Méry-sur-Seine, un pequeño pueblo ubicado en el departamento de Aube, Francia, es conocido por su hermosa naturaleza y su tranquilidad. Desde hace un tiempo, este lugar ha ganado popularidad gracias a su ferme pédagogique, donde los visitantes pueden interactuar con diversos animales de granja. El 15 de octubre, una jornada soleada, algunos padres y niños decidieron disfrutar de este pequeño paraíso rural. A pesar de la presencia de un equipo de grabación para la famosa emisión de televisión E = M6, el ambiente se mantuvo sereno, permitiendo a los asistentes disfrutar plenamente de la experiencia.
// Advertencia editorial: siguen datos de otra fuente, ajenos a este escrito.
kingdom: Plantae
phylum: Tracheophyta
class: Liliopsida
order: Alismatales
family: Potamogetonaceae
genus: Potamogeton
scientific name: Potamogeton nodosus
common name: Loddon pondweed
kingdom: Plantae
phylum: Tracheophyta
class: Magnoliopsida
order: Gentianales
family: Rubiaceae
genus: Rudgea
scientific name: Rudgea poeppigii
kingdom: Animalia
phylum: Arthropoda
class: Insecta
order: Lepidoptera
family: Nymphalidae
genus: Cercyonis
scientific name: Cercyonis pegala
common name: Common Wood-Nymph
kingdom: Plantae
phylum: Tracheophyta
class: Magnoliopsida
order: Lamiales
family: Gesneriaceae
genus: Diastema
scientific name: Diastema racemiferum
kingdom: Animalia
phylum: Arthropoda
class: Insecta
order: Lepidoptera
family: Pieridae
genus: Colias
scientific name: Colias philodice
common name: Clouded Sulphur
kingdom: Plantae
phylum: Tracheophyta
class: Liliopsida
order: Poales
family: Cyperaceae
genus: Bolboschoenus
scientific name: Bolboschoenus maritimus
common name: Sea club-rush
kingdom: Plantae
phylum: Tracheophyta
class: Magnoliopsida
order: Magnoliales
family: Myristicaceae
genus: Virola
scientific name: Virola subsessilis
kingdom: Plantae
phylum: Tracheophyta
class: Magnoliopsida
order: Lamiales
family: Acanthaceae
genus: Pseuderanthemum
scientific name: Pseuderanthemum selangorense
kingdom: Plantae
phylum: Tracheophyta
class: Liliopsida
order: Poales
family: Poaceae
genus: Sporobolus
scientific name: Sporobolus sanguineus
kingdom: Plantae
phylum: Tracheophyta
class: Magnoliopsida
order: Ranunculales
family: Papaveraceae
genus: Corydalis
El presentador de la emisión, Mac Lesggy, desarrolla el concepto del episodio dedicado a **animales menos conocidos** de la granja: “Hemos hablado de vacas y ovejas, pero nunca de cabras y gallos, ¡nuestro símbolo nacional!” Esta iniciativa busca no solo entretener, sino también educar, desmitificando creencias populares sobre estos animales.
Evocar ciertos mitos
Durante la visita, los asistentes pudieron escuchar el característico canto del gallo. Se hizo énfasis en la necesidad de **eliminar mitos** que giran en torno a su comportamiento, como la idea de que son animales agresivos. La granja de Méry-sur-Seine alberga un **Conservatorio del Gallo Gaulés**, convirtiéndola en el lugar ideal para aprender sobre este emblemático animal. La periodista Lise Wirrmann reveló su motivación para visitar el lugar: “Buscamos salir de París, y después de investigar, descubrí este sitio. Hablé con Mac Lesggy y decidimos ir”.
Una vez terminado el rodaje con el presentador, el equipo decidió quedarse un día más para capturar imágenes adicionales que enriquecieran el contenido. “Queríamos grabar el canto del gallo, ya que esto no se puede pedir, y decidimos pasar la noche en el gîte para instalar una cámara en la voladera. Queremos demostrar que los gallos no cantan de noche”, agregó.
La emisión se transmitirá el 30 de noviembre
Este emocionante programa, que combina vulgarización científica y entretenimiento, sigue cautivando tanto a jóvenes como adultos. Durante el rodaje, Mac Lesggy no dudó en imitar el canto del gallo, intentando alcanzar los **100 decibelios**. “Estoy dispuesto a hacer todas las tonterías que tengan valor pedagógico”, afirmó. Del mismo modo, el presentador se vio obligado a reconsiderar ciertas creencias, como la noción de que los gallos son inherentemente agresivos.
El episodio está programado para ser emitido el 30 de noviembre. Esta será una gran oportunidad para dar visibilidad a un proyecto iniciado por Yannick Fassaert y Damien Vidart, quienes han dedicado más de siete años a crear un espacio que promueva el turismo rural y la preservación de la naturaleza.
Una raza que estaba desapareciendo en silencio
El interés por el gallo surgió como un esfuerzo por **salvaguardar la raza**. “Al encontrar a Damien, ya tenía gallos y gallinas gaulesas. Decidimos que podíamos trabajar juntos para preservar esta especie”, dijo Yannick. Damien Vidart se convirtió en un experto en el tema, formando un verdadero ecosistema para el desarrollo del gallo gaulés, asegurando que su legado continuara para las futuras generaciones.
La raza, conocida por su hermoso plumaje y su canto resonante, estaba en peligro de extinción. “Quería preservarla buscando nuevos ejemplares para diversificar la genética”, cuenta. Su dedicación y pasión han permitido que la población de gallos gauleses crezca exponencialmente.
Donaciones para el Conservatorio
Calificados como animales de “muy baja efectividad” en 2015 por el INRAE, los gallos gauleses ven un rayo de esperanza gracias a la creación de una red de criadores y los rigurosos **test sanguíneos** necesarios para preservar la genética de la raza. “Hoy somos casi 600 criadores”, celebró Damien, quien también hace un llamado a la comunidad para que realicen donaciones que ayuden a sustentar el trabajo del conservatorio y continúen con los esfuerzos de conservación.
Así, el esfuerzo conjunto de estas personas apasionadas por el cuidado y la preservación del gallo gaulés se vuelve esencial para garantizar no solo la supervivencia de esta emblemática ave, sino también un valioso patrimonio cultural de Francia. La importancia de la educación y la conciencia sobre la biodiversidad y el turismo rural se hace evidente en cada iniciativa que se lleva a cabo en la ferme pédagogique de Méry-sur-Seine.